To overcome these difficulties, researchers are exploring “real-time computing”, a technique that improves existing AI models during the so-called “inference” phase, that is, when the model is used. For example, instead of immediately choosing a single answer, a model could generate and evaluate multiple possibilities in real time, ultimately choosing the best path forward.
This method allows models to devote more processing power to difficult tasks such as math or coding problems or complex operations that require human-like reasoning and decision-making.
“It turned out that making a robot think for just 20 seconds during a poker game achieved the same performance as multiplying the model by 100,000 and training it for 100 000 times longer,” Noam Brown, an OpenAI researcher who worked on o1, said at the TED AI conference in San Francisco last month.
OpenAI adopted this technique in its new model known as “o1”, formerly known as Q* and Strawberry, which Reuters first reported on in July. The O1 model can “think” about problems in multiple steps, similar to human reasoning. It also involves the use of data and feedback from doctoral students and industry experts. The secret sauce of the O1 series is another set of workouts performed on “basic” models like the GPT-4, and the company says it plans to apply this technique to more basic models and more important.
Meanwhile, researchers at other leading AI labs, such as Anthropic, xAI and Google DeepMind, have also been working to develop their own versions of the technique, according to five people familiar with the work.
“We see a lot of low-hanging fruit that we can pick to improve these models very quickly,” Kevin Weil, product manager at OpenAI, said at a technology conference in October. “By the time people catch up, we’ll try to be three steps ahead.
Google and xAI did not respond to requests for comment and Anthropic had no immediate comment.
The implications could change the competitive landscape for AI hardware, dominated until now by insatiable demand for Nvidia’s AI chips. Prominent venture capitalists from Sequoia to Andreessen Horowitz, who have paid billions to fund expensive AI model development at numerous AI labs, including OpenAI and xAI, are taking note of the transition and evaluating the impact on their expensive bets.
“This change will move us from a world of massive pre-training clusters to inference clouds, which are distributed cloud-based servers for inference,” Sonya Huang, partner at Sequoia Capital, told Reuters.
Demand for Nvidia’s cutting-edge AI chips has fueled its rise to become the world’s most valuable company, overtaking Apple in October.

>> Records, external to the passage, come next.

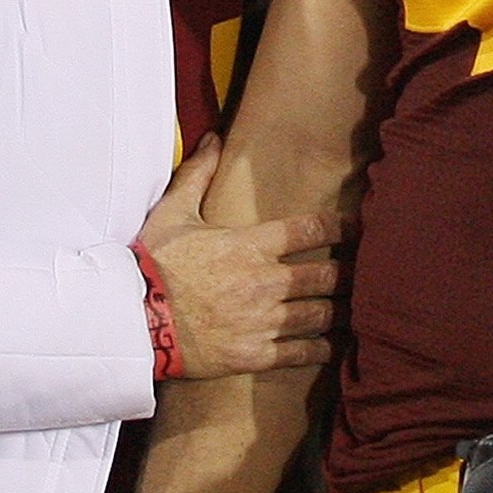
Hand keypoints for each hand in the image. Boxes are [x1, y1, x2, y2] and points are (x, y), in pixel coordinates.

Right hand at [136, 137, 339, 379]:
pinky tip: (330, 347)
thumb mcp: (172, 214)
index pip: (308, 230)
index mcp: (249, 245)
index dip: (337, 228)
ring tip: (353, 309)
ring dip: (339, 311)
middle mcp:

Unlike learning chips, where Nvidia dominates, the chip giant could face more competition in the inference market.
Asked about the possible impact on demand for its products, Nvidia recalled the company’s recent presentations on the importance of the technique behind the o1 model. Its CEO, Jensen Huang, has spoken of growing demand to use its chips for inference.
“We have now discovered a second scaling law, and it is the scaling law at the time of inference… All of these factors have led to incredibly high demand for Blackwell,” Huang said. last month at a conference in India, referring to the company’s latest AI chip.